Method Preference Estimation MSE (Avg) Notes
Proposed 159 Language + numerical fusion
Base-OM 189 Numerical bids only
LLM-PE 163 Direct LLM inference

Key Findings

  • Mutual modeling (all) substantially outperforms one-sided modeling (p1) (FAR 0.46→0.62), demonstrating multi-party synergy effects.
  • Direct LLM-PE inference underperforms the purely numerical baseline (FAR 0.32 < 0.56), validating the necessity of a structured framework.
  • Integrating linguistic signals reduces MSE from 189 to 159, yielding more accurate and balanced estimate distributions.

Highlights & Insights

  • The hybrid paradigm of "LLM extraction + Bayesian inference" is highly instructive — it leverages the semantic capabilities of LLMs without relying on their reasoning consistency, using a mathematical framework to ensure structured updates.
  • The elegant application of the Luce choice axiom naturally maps preference weights to selection probabilities, providing theoretical grounding for the conversion from linguistic signals to likelihood functions.

Limitations & Future Work

  • The method assumes opponents communicate sincerely and does not account for deception or bluffing.
  • Evaluation is conducted in a single scenario; generalizability to diverse settings remains to be tested.
  • The hypothesis space grows factorially with the number of issues, necessitating approximation algorithms.
  • vs.
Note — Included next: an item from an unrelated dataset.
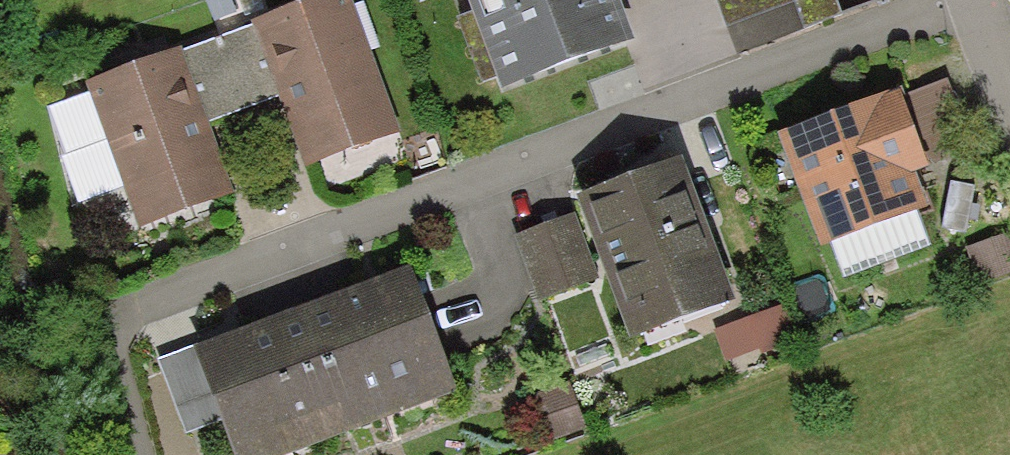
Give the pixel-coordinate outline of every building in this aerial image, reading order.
[(251,22),(253,26),(279,97),(305,168),(401,133),(351,0),(311,0),(251,22)] [(501,92),(635,43),(620,2),(624,0),(467,0),(501,92)] [(725,28),(800,0),(715,0),(725,28)] [(253,26),(183,52),(209,123),(279,97),(253,26)] [(183,52),(181,48),(86,83),(140,230),(236,195),(209,123),(183,52)] [(947,79),(901,97),(926,164),(973,146),(947,79)] [(898,91),(778,136),(821,248),(928,208),(916,176),(929,171),(926,164),(901,97),(898,91)] [(682,159),(575,200),(630,343),(736,302),(714,247),(705,250),(683,192),(694,188),(682,159)] [(599,281),(574,214),(515,236),(540,303),(599,281)] [(1006,234),(968,250),(982,286),(1009,275),(1009,245),(1006,234)] [(301,310),(346,434),(455,393),(410,270),(301,310)] [(798,342),(785,306),(715,331),(725,361),(759,349),(761,355),(798,342)] [(301,310),(199,348),(193,350),(220,421),(233,454),(288,454),(346,434),(301,310)] [(193,350),(199,348),(198,345),(158,360),(186,434),(220,421),(193,350)] [(587,430),(570,382),(532,396),(549,443),(587,430)]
Base-LLM: Pure LLM-based negotiation lacks structured preference tracking, leading to strategic inconsistency in prolonged negotiations.
  • vs. LLM-PE: Direct LLM inference of numerical preferences is unreliable (FAR of only 0.32), underscoring the need for a probabilistic framework as a constraint.

Rating

  • Novelty: ⭐⭐⭐⭐ The fusion of linguistic signals with a Bayesian framework is an original contribution.
  • Experimental Thoroughness: ⭐⭐⭐ Limited to a single scenario with 500 experiments; scenario diversity is insufficient.
  • Writing Quality: ⭐⭐⭐⭐ Formalization is clear and illustrations are intuitive.
  • Value: ⭐⭐⭐⭐ Provides a valuable paradigm for applying LLMs in structured decision-making.